Monitoring occurs on daily and monthly routine, whereas evaluation is conducted every six months. Monitoring is the daily task of the coordinators in the institutional, regional and national levels. Evaluation is carried out in close collaboration between the coordinator and the focal point, which collect the consecutive six months reports, meticulously study the content, and thereafter prepare the six months report. To prepare the annual report, the same group study and analyse the two latest sixth month reports.
Evaluation is done through analysis of the output of the six month and one year. Mapping the obstacles and their solutions is an important part of the evaluation report. Any new inputs should be reported here and the value they add to performance must be evaluated. For each obstacle the suggested solution should be procedural rather than asking for new inputs.
TYPES OF MONITORING
This is a daily problem solving tool for follow-up activity done at the level of the region by calling the institutions one by one. In cases when the number of institutions in the region exceeds six, the regional coordinator divides them into two patches for being called in on different days. Upon calling the coordinator enquires about the following:
• How many elders/diasbled are registered?

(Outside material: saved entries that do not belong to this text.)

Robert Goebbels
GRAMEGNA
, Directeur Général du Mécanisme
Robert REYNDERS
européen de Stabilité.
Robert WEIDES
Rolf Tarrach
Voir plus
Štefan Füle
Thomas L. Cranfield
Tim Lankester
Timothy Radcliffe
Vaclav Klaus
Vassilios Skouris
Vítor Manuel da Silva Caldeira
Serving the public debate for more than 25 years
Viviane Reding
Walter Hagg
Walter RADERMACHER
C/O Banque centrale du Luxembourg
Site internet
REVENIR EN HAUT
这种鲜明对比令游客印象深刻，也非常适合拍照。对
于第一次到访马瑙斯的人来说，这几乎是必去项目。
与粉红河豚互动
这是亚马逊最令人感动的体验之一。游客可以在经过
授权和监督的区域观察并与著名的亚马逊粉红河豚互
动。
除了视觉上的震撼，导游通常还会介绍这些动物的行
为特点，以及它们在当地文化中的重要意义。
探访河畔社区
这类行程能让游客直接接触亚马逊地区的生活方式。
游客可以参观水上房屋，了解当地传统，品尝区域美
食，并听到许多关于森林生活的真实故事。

• Any difficulties or issues encountered.
• Any queries that could not be solved locally.
The monitoring format is a checklist that must be completed for each institution visited. The document is subsequently used for follow-up visit to the same institution.

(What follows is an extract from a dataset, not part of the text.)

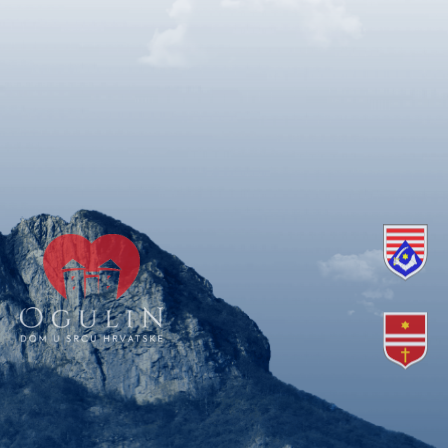
Copyright © 2018. Grad Ogulin, sva prava pridržana.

Monthly scheduled visits are organized to the relevant institutions at the regional and national level. The purpose of the visit is to evaluate the performance, problems and training needs, as well as discussing and evaluating local initiatives. The visit is useful for collecting information for the six months report. On top of this the program also has an annual monitoring and evaluation in place.
| 9. What were the main obstacles encountered and how were they overcome?

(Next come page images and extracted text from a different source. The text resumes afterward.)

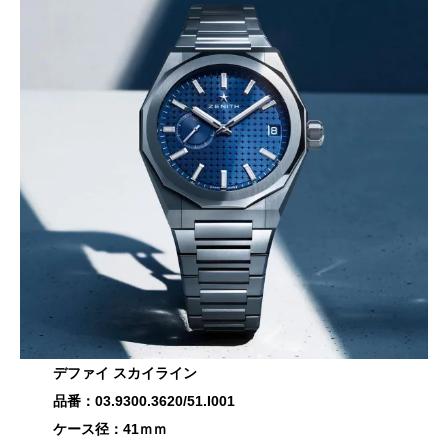
デファイ スカイライン
品番：03.9300.3620/51.I001
ケース径：41ｍｍ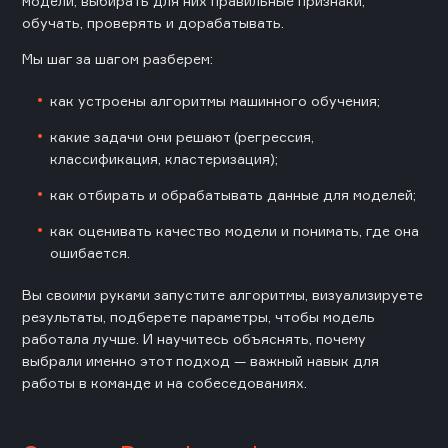
модели, выбирать для них правильные признаки,
обучать, проверять и дорабатывать.
Мы шаг за шагом разберем:
как устроены алгоритмы машинного обучения;
какие задачи они решают (регрессия,
классификация, кластеризация);
как отбирать и обрабатывать данные для моделей;
как оценивать качество модели и понимать, где она
ошибается.
Вы своими руками запустите алгоритмы, визуализируете
результаты, подберете параметры, чтобы модель
работала лучше. И научитесь объяснять, почему
выбрали именно этот подход — важный навык для
работы в команде и на собеседованиях.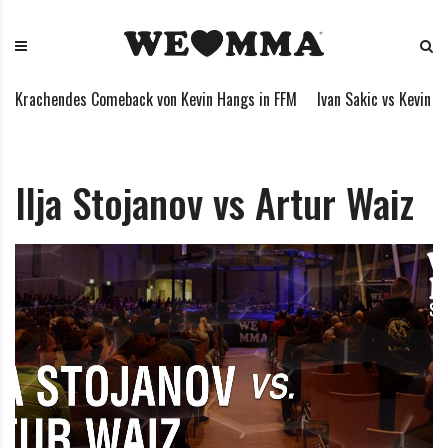
S
W
M
k
E
i
i
L
x
p
O
e
Krachendes Comeback von Kevin Hangs in FFM
Ivan Sakic vs Kevin Ha
t
V
d
o
E
M
c
M
a
o
M
r
Ilja Stojanov vs Artur Waiz
n
A
t
t
i
e
a
n
l
t
A
r
t
s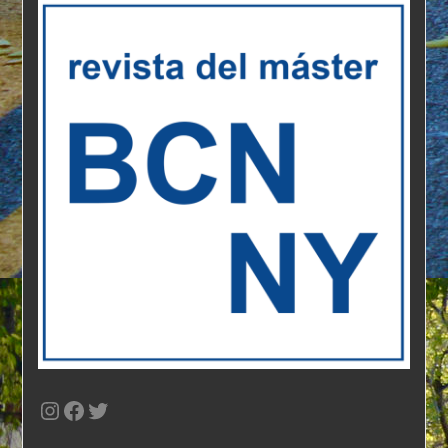
Instagram
Facebook
Twitter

The challenges can be summarised in the following way:
- Manpower Recruitment
The recruitment process went through a number of stages, which were related to the directly to initiative, as well as to take in account the regulations of the country. Recruitment can be so difficult and time consuming or even crippling to the programme management. As a matter of fact, this programme is an integrated service and is thus supposed to be run with the available human resources as much as possible. This, however, is subjected to the situation analysis outcome.
A key challenge was how to train people for providing a new services to the community. Both local and international experts were engaged to train pre-chosen focal points to be master trainers. The master trainers subsequently became the trainers in the governorates.
- Community Awareness
Initially, the initiative lacked health educators, community support groups, and NGOs to support the community awareness campaigns. By offering to become partners in the project, they helped design and run the community awareness champions programme. Although communities were often aware of the available services, they were not always willing to participate due to the culture beliefs or local taboos.
To counter this, training sessions were run to create community awareness and grass root advocacy. The gradual acceptance and participation from the elders/disabled proved the effectiveness of this approach. As such, marketing efforts directly targeting the end users were also conducted in parallel with community awareness campaign.